Pet Grooming Tips for Winter

  |     |   Pets

pet care
Even if your pets don’t spend much time outside in winter, it’s still important to keep up with regular grooming. Your dogs might not need haircuts when it’s cold out, but regular coat care and other grooming tasks can help them stay happy and healthy.

Paw Care

The Arlington area can get snow and ice at times. When your pets are out walking around on snowy sidewalks or grass, the snow and ice can freeze on the hair between their paw pads. Each time you bring them back inside, wipe down their paws gently. You can prevent ice or snow buildup by trimming the hair between their paw pads. You should also rinse their paws using warm water when they come in from outside. This also helps remove any ice or salt they have on their paws.

Nail Care

You might notice that your pets have longer nails during winter. Walking on pavement outside when it’s warm helps keep their nails shorter. When your pets are inside more due to the cold, their nails can grow longer in a fairly short amount of time. Long nails make it hard for dogs to walk, and they can catch on items or break.
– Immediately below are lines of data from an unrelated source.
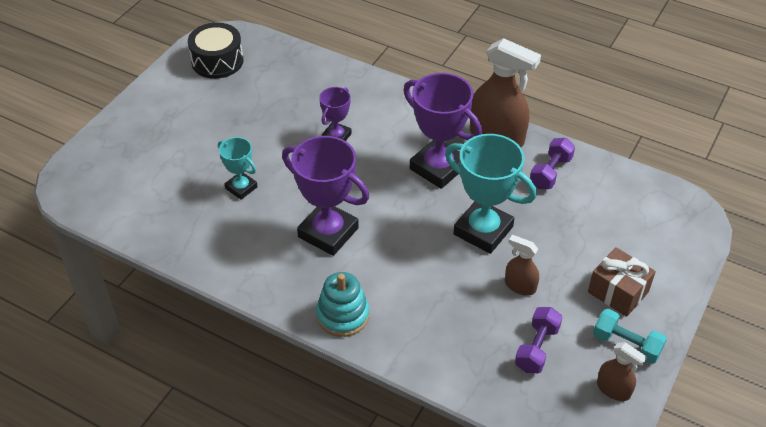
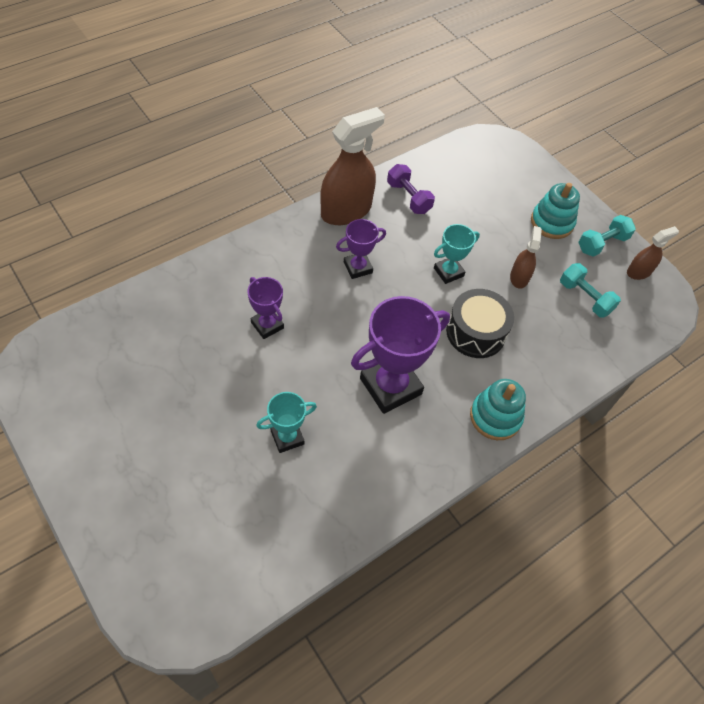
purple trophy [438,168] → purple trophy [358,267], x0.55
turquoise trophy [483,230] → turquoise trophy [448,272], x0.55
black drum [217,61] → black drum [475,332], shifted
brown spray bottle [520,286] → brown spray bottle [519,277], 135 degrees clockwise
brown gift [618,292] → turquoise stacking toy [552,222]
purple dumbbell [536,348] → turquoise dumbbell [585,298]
Trim your pets’ nails as needed all season long.

Coat Care

Dogs need regular brushing throughout the winter months. Some dogs tend to shed more in winter and can end up getting matted coats, especially if they have longer or thicker coats. Using the right type of brush and brushing daily can help keep your pet’s coat from becoming tangled or developing other problems in winter.

Skin Care

Pets can have skin problems during winter from being in heated air indoors so much. If you have dogs that tend to get dry skin, avoid giving them frequent baths since these can lead to more dryness. When you do give your pets a bath in winter, consider using a dog shampoo that has oatmeal as a soothing ingredient for dry, itchy skin.